Stored data section start

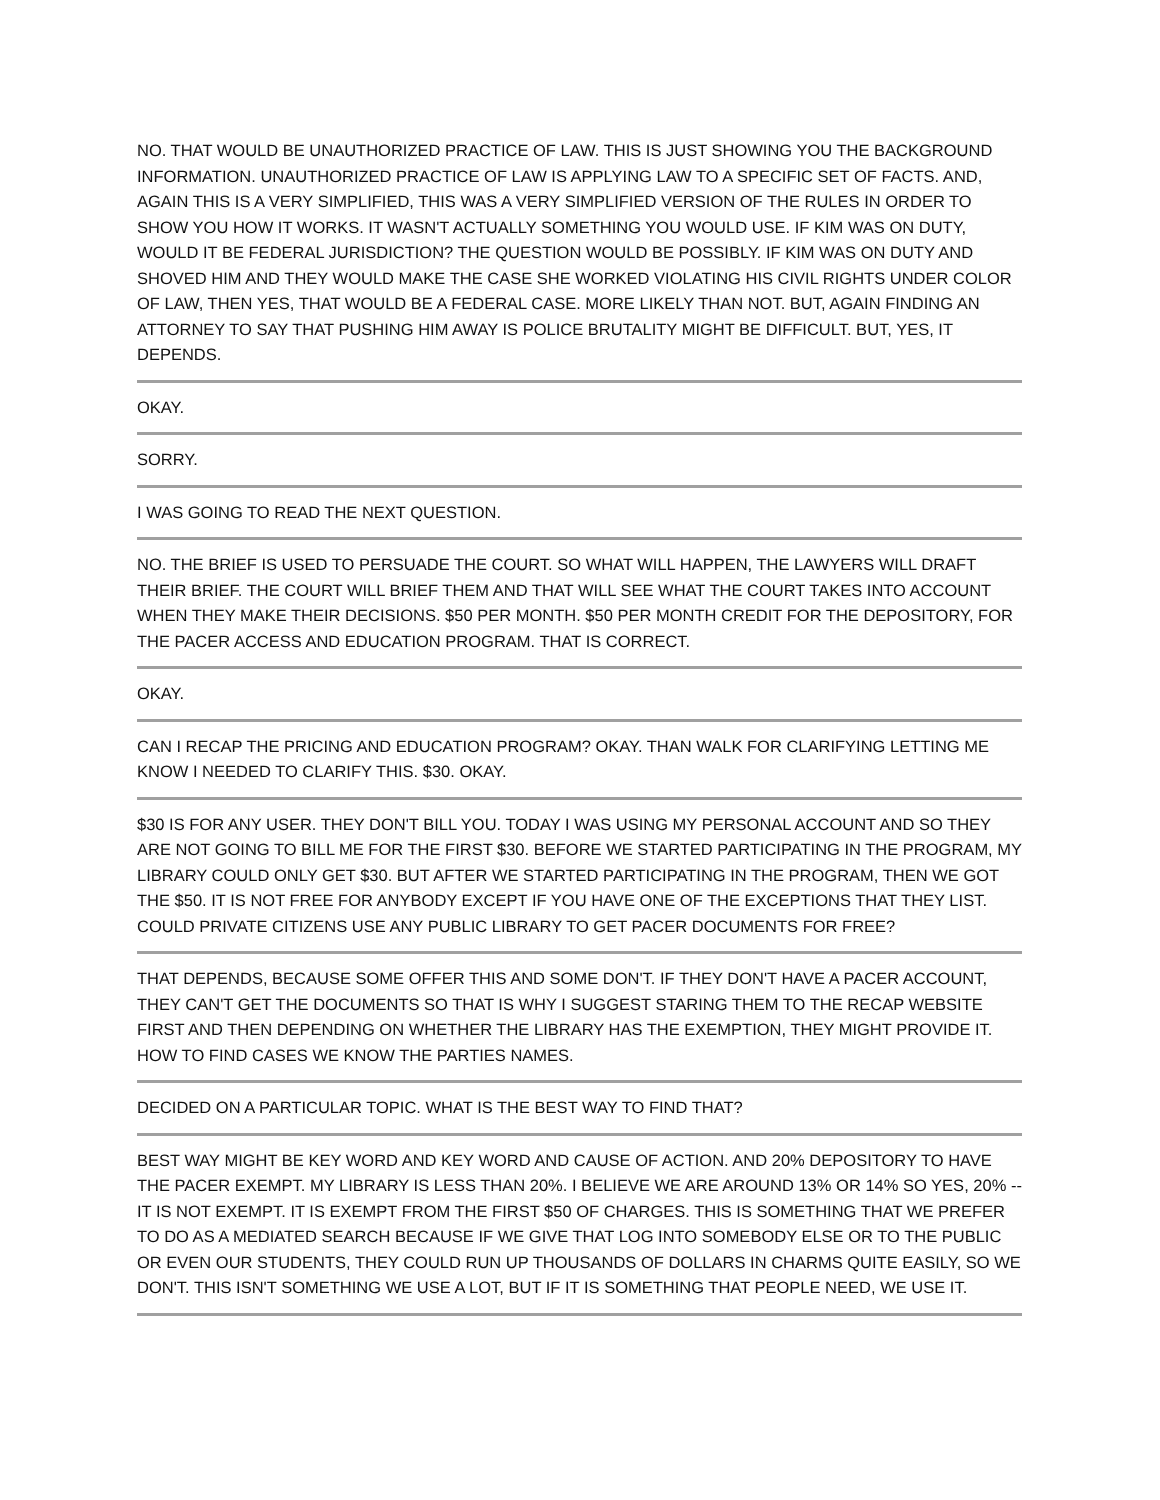NO. THAT WOULD BE UNAUTHORIZED PRACTICE OF LAW. THIS IS JUST SHOWING YOU THE BACKGROUND INFORMATION. UNAUTHORIZED PRACTICE OF LAW IS APPLYING LAW TO A SPECIFIC SET OF FACTS. AND, AGAIN THIS IS A VERY SIMPLIFIED, THIS WAS A VERY SIMPLIFIED VERSION OF THE RULES IN ORDER TO SHOW YOU HOW IT WORKS. IT WASN'T ACTUALLY SOMETHING YOU WOULD USE. IF KIM WAS ON DUTY, WOULD IT BE FEDERAL JURISDICTION? THE QUESTION WOULD BE POSSIBLY. IF KIM WAS ON DUTY AND SHOVED HIM AND THEY WOULD MAKE THE CASE SHE WORKED VIOLATING HIS CIVIL RIGHTS UNDER COLOR OF LAW, THEN YES, THAT WOULD BE A FEDERAL CASE. MORE LIKELY THAN NOT. BUT, AGAIN FINDING AN ATTORNEY TO SAY THAT PUSHING HIM AWAY IS POLICE BRUTALITY MIGHT BE DIFFICULT. BUT, YES, IT DEPENDS.
OKAY.
SORRY.
I WAS GOING TO READ THE NEXT QUESTION.
NO. THE BRIEF IS USED TO PERSUADE THE COURT. SO WHAT WILL HAPPEN, THE LAWYERS WILL DRAFT THEIR BRIEF. THE COURT WILL BRIEF THEM AND THAT WILL SEE WHAT THE COURT TAKES INTO ACCOUNT WHEN THEY MAKE THEIR DECISIONS. $50 PER MONTH. $50 PER MONTH CREDIT FOR THE DEPOSITORY, FOR THE PACER ACCESS AND EDUCATION PROGRAM. THAT IS CORRECT.
OKAY.
CAN I RECAP THE PRICING AND EDUCATION PROGRAM? OKAY. THAN WALK FOR CLARIFYING LETTING ME KNOW I NEEDED TO CLARIFY THIS. $30. OKAY.
$30 IS FOR ANY USER. THEY DON'T BILL YOU. TODAY I WAS USING MY PERSONAL ACCOUNT AND SO THEY ARE NOT GOING TO BILL ME FOR THE FIRST $30. BEFORE WE STARTED PARTICIPATING IN THE PROGRAM, MY LIBRARY COULD ONLY GET $30. BUT AFTER WE STARTED PARTICIPATING IN THE PROGRAM, THEN WE GOT THE $50. IT IS NOT FREE FOR ANYBODY EXCEPT IF YOU HAVE ONE OF THE EXCEPTIONS THAT THEY LIST. COULD PRIVATE CITIZENS USE ANY PUBLIC LIBRARY TO GET PACER DOCUMENTS FOR FREE?
THAT DEPENDS, BECAUSE SOME OFFER THIS AND SOME DON'T. IF THEY DON'T HAVE A PACER ACCOUNT, THEY CAN'T GET THE DOCUMENTS SO THAT IS WHY I SUGGEST STARING THEM TO THE RECAP WEBSITE FIRST AND THEN DEPENDING ON WHETHER THE LIBRARY HAS THE EXEMPTION, THEY MIGHT PROVIDE IT. HOW TO FIND CASES WE KNOW THE PARTIES NAMES.
DECIDED ON A PARTICULAR TOPIC. WHAT IS THE BEST WAY TO FIND THAT?
BEST WAY MIGHT BE KEY WORD AND KEY WORD AND CAUSE OF ACTION. AND 20% DEPOSITORY TO HAVE THE PACER EXEMPT. MY LIBRARY IS LESS THAN 20%. I BELIEVE WE ARE AROUND 13% OR 14% SO YES, 20% -- IT IS NOT EXEMPT. IT IS EXEMPT FROM THE FIRST $50 OF CHARGES. THIS IS SOMETHING THAT WE PREFER TO DO AS A MEDIATED SEARCH BECAUSE IF WE GIVE THAT LOG INTO SOMEBODY ELSE OR TO THE PUBLIC OR EVEN OUR STUDENTS, THEY COULD RUN UP THOUSANDS OF DOLLARS IN CHARMS QUITE EASILY, SO WE DON'T. THIS ISN'T SOMETHING WE USE A LOT, BUT IF IT IS SOMETHING THAT PEOPLE NEED, WE USE IT.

Stored data section end

• **Problem to solve**
Your task is to transcribe exactly the lines from the one with "DECIDED ON A" through the end of the data, both included, and nothing besides.

• **Answer for the task**
DECIDED ON A PARTICULAR TOPIC. WHAT IS THE BEST WAY TO FIND THAT?
BEST WAY MIGHT BE KEY WORD AND KEY WORD AND CAUSE OF ACTION. AND 20% DEPOSITORY TO HAVE THE PACER EXEMPT. MY LIBRARY IS LESS THAN 20%. I BELIEVE WE ARE AROUND 13% OR 14% SO YES, 20% -- IT IS NOT EXEMPT. IT IS EXEMPT FROM THE FIRST $50 OF CHARGES. THIS IS SOMETHING THAT WE PREFER TO DO AS A MEDIATED SEARCH BECAUSE IF WE GIVE THAT LOG INTO SOMEBODY ELSE OR TO THE PUBLIC OR EVEN OUR STUDENTS, THEY COULD RUN UP THOUSANDS OF DOLLARS IN CHARMS QUITE EASILY, SO WE DON'T. THIS ISN'T SOMETHING WE USE A LOT, BUT IF IT IS SOMETHING THAT PEOPLE NEED, WE USE IT.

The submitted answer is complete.